Subject: Re: Dealing with BSM Audit Logs
Date: Fri, 20 Oct 2006 13:42:13 +0200
The only tools I'm aware of are;

   - emerald expert-bsm    last release 2002 :-(
   -ISS Realsecure server sensor

In addition Solaris 10 supports now XML as output format which is supposed to be easier to parse, right?

bbr

Crist J. Clark wrote:
Sarbanes-Oxley has reared its ugly head. The word has come down
from on high that we need to know everything root does on the
affected systems. Using Solaris's built-in audit tools seems
like the obvious choice. So, I have,

        root:lo,ex,pc,fw,fm,fc,fd:no

In the audit_user file. Great.
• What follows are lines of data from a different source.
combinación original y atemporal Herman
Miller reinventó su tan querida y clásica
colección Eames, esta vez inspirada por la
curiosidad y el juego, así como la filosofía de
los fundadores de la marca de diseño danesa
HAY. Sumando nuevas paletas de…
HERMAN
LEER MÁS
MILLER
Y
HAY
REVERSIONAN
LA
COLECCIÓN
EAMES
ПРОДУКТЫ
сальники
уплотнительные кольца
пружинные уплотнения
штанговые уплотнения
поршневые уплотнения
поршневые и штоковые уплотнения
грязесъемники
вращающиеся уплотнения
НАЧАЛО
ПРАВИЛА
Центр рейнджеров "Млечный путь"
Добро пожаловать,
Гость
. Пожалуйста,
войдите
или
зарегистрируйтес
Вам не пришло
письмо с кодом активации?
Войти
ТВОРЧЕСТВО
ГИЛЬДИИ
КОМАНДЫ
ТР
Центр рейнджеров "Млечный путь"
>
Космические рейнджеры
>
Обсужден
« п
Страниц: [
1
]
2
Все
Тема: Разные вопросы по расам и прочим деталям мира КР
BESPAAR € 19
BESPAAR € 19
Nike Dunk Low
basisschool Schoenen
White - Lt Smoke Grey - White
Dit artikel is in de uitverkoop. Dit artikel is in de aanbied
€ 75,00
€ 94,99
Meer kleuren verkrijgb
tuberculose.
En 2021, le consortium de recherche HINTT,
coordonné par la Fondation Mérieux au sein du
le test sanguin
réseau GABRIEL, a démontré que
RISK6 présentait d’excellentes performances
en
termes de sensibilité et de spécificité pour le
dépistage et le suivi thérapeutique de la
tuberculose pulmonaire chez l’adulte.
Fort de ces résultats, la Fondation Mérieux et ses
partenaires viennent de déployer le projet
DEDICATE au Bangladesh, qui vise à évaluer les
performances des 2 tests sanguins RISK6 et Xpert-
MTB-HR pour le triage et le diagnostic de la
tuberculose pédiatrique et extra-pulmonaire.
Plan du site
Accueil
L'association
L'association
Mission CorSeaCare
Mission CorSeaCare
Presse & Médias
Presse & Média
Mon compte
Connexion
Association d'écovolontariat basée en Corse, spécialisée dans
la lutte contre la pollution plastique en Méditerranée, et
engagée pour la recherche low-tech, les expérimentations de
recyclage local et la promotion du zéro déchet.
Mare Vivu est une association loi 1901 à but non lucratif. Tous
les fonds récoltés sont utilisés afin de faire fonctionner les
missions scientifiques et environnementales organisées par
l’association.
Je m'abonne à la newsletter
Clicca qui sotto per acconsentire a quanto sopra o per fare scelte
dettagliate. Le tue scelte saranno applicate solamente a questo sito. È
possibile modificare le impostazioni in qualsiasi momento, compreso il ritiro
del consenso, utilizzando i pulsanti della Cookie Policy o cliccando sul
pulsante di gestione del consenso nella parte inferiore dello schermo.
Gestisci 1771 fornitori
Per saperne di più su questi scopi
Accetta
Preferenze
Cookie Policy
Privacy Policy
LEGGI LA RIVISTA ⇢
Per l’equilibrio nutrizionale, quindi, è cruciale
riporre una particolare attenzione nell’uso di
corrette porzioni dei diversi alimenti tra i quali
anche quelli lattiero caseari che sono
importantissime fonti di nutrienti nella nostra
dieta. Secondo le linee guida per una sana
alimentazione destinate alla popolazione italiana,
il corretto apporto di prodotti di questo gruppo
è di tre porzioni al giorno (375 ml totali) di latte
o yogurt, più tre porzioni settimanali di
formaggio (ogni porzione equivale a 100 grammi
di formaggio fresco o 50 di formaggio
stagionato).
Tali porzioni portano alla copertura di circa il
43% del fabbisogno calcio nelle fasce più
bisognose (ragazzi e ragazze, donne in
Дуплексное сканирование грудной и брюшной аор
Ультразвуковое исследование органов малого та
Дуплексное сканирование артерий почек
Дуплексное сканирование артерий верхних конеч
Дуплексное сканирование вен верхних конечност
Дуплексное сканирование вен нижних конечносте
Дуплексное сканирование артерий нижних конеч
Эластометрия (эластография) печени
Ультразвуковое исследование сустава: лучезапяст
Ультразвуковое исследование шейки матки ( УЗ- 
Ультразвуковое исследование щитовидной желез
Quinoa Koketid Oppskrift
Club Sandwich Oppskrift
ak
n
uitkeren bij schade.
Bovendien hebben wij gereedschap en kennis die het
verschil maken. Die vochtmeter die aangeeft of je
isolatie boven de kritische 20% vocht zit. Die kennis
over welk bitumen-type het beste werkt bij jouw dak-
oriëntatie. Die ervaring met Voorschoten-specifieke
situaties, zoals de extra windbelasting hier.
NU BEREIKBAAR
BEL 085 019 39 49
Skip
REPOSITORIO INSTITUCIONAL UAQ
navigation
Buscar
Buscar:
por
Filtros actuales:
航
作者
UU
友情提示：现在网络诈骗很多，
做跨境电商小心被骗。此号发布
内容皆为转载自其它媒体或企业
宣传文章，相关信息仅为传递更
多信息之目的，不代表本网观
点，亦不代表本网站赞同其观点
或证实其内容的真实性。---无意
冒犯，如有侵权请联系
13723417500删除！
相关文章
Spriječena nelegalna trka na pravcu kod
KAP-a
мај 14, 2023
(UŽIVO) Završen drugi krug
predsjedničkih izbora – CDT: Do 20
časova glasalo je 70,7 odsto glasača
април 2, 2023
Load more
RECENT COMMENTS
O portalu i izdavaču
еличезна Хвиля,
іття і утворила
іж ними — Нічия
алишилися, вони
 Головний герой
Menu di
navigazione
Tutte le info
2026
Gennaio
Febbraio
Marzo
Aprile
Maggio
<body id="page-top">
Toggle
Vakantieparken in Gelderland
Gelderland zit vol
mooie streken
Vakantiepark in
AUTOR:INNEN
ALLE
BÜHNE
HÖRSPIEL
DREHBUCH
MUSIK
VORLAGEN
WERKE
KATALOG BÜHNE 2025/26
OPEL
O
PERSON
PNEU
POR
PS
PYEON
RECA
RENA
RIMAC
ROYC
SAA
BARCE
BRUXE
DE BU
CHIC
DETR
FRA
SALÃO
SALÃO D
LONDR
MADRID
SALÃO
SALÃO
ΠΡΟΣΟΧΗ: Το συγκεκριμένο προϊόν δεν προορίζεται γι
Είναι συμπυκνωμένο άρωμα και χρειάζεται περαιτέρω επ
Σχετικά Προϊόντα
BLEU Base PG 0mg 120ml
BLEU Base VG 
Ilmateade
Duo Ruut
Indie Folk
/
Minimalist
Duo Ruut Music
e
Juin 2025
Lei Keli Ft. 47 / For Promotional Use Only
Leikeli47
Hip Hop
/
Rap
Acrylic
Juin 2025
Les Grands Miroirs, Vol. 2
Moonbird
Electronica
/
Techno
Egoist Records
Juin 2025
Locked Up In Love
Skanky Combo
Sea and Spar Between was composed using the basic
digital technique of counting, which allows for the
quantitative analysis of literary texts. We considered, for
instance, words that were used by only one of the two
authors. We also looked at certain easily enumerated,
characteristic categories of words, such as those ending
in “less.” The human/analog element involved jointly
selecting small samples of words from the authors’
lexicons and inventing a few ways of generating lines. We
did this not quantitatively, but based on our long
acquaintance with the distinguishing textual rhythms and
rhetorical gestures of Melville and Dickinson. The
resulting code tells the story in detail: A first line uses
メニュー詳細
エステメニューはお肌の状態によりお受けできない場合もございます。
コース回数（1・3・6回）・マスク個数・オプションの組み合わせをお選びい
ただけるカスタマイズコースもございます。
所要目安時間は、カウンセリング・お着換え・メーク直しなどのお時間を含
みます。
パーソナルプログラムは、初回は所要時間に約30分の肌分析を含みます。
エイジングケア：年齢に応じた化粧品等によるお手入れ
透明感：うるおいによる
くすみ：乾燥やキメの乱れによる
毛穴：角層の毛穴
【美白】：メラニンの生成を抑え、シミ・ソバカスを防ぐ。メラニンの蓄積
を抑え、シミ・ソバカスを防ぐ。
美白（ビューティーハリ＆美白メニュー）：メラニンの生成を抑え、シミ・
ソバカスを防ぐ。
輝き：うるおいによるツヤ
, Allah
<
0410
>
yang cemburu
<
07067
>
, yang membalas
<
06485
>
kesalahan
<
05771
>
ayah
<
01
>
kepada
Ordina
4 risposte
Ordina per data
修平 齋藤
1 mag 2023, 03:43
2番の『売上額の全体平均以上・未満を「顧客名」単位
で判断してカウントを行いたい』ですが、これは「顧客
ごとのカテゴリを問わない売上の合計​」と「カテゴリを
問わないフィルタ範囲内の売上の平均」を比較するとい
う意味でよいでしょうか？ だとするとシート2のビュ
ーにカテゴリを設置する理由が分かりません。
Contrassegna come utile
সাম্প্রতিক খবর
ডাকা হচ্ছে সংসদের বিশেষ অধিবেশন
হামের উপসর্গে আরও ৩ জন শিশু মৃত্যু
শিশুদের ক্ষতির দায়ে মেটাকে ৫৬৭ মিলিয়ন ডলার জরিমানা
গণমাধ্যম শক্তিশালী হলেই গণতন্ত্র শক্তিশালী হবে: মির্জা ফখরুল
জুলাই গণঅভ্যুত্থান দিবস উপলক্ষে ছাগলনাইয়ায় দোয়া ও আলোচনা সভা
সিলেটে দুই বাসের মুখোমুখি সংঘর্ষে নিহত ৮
Most of the time this captures
what we want without too much cruft...

Most of the time. We had one system generate two GBs of logs
over two days (impractical). Now it is back to a few MB per day
(reasonable). I'm still trying to figure out exactly why, but
it looks like ufsdump/ufsrestore is hell on accounting. Not
for all of the files getting touched, as I first expected,
but rather to wild amounts of signalling (kill(2)) between
processes.

Anyway, I am in search of tools to deal with audit logs. For
example, I suspect that this noise is from ufsdump/restore,
but this is hard to back out. It'd be sweet to have a tool
where I could pull out all of the logs related to a process,
including its children, and look at them. Something interactive
would be so-o cool. Using auditreduce(1M) and praudit(1M) with
grep, perl, and awk only goes so far, especially when it
comes to GBs of logs.

Are there tools out there for this? Any leads, from Sun, free
stuff, your scripts, or third-party commercial, would help.